State Medical Marijuana Law Offers Challenges To Summit County

Feb 8, 2019

Credit Michael Fischer

The state legislature’s Medical marijuana law is leaving Summit County with a number of challenges and questions, according to council member Kim Carson.

Under the new law, each health district in the state has to provide at least one marijuana dispensary. But that obligation could be met if a private entity came in. We asked Carson if the county is going to invest its own time and money at this point on a facility.

“The language isn’t specific enough yet for us to know.” Carson explained, “We know that we have the option to opt-out, but if we opt-out before knowing that there’s going to be a private dispensary in the county, we would be risking not having the medical marijuana available to our constituents that want it and need it. We’re waiting for more information. It’s pretty frustrating.”

There are also questions about funding, since the state bill doesn’t provide money to local governments.

“There is no guarantee.” Carson said, “75% of our funding in our health department comes from federal grants. Through Medicaid and a number of different programs. We are concerned that those funds could be at risk since cannabis is still a schedule one drug.”

The county council heard in a staff report about the potential cost to set up a dispensary.

“For the initial setup it would be in that $100-150,000 range and it would depend on where we decide to set it up.” Carson continued, “There’s training that’s involved, security and then ongoing costs could be anywhere between $65,000 to $100,000 a year.”

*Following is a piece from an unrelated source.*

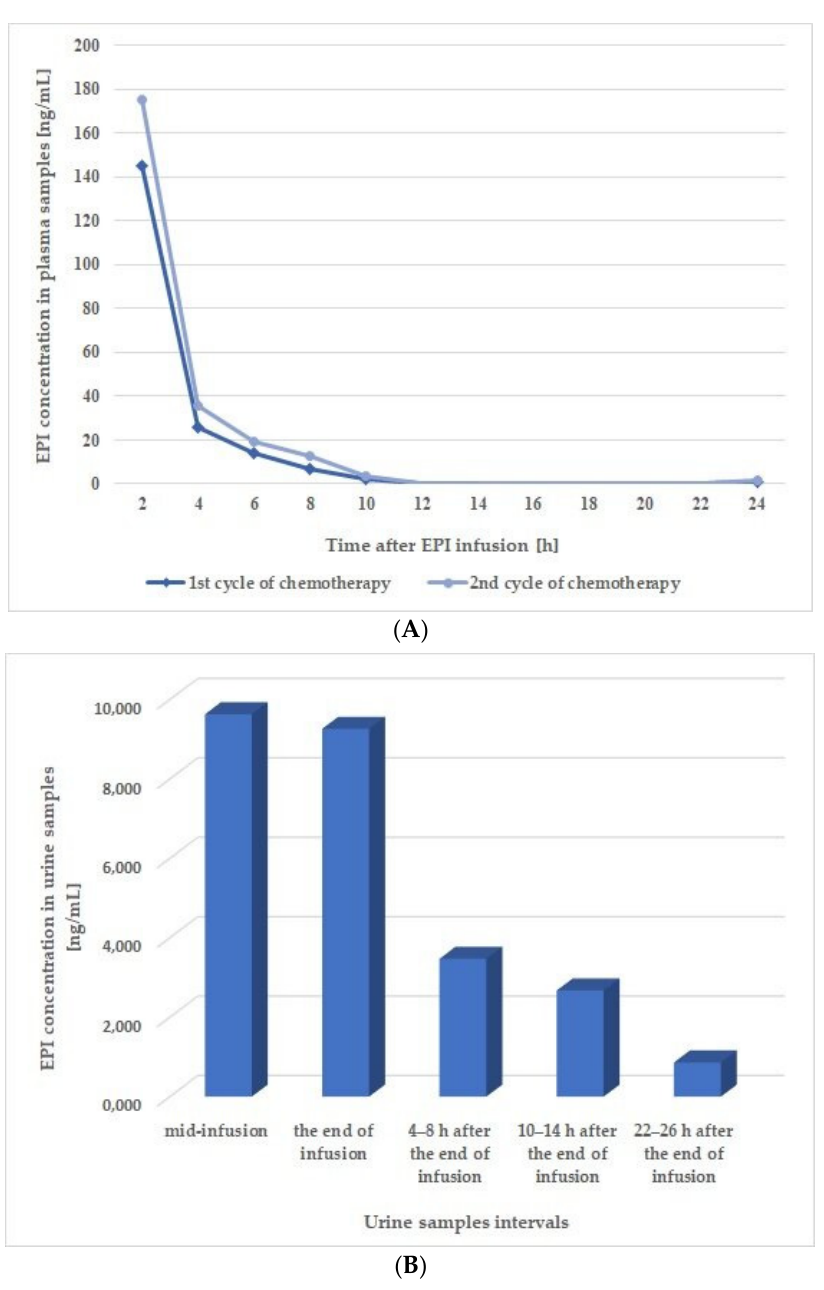
Figure 3. Concentration time profiles of EPI in ( A ) plasma and ( B ) urine samples from a patient receiving this drug at a dose of 150 mg/m 2 via a 6 h intravenous infusion.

They also need more information to decide where to locate a facility. Carson said some council members want to place it by a public transit line, but there are several factors to consider.

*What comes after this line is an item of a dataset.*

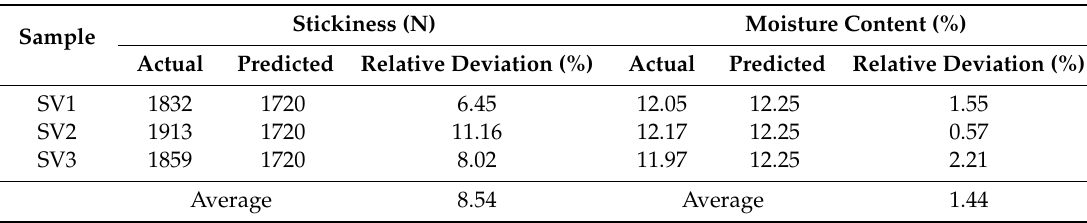
Table 10. Experiment validation.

“If you have other staff available you have to have at least one person trained, but if that person’s out sick you still have to provide the service, so you need at least one backup.” Carson explained, “That might be more readily available if we had it at the Quinn’s Junction facility. They won’t be doing any measuring or actual filing of prescriptions at the health department site wherever it is located. There’s a central-fill pharmacy that the state will run and so all of the product will come into them. They will fill prescriptions from there. They handle all of the money. There’s a designated delivery point where the patient will pick that up. It’ll then be shipped, and it has to be picked up within 24-48 hours or it’s sent back to the central-fill pharmacy. So, there won’t be a lot of products at any one time in the health department building.”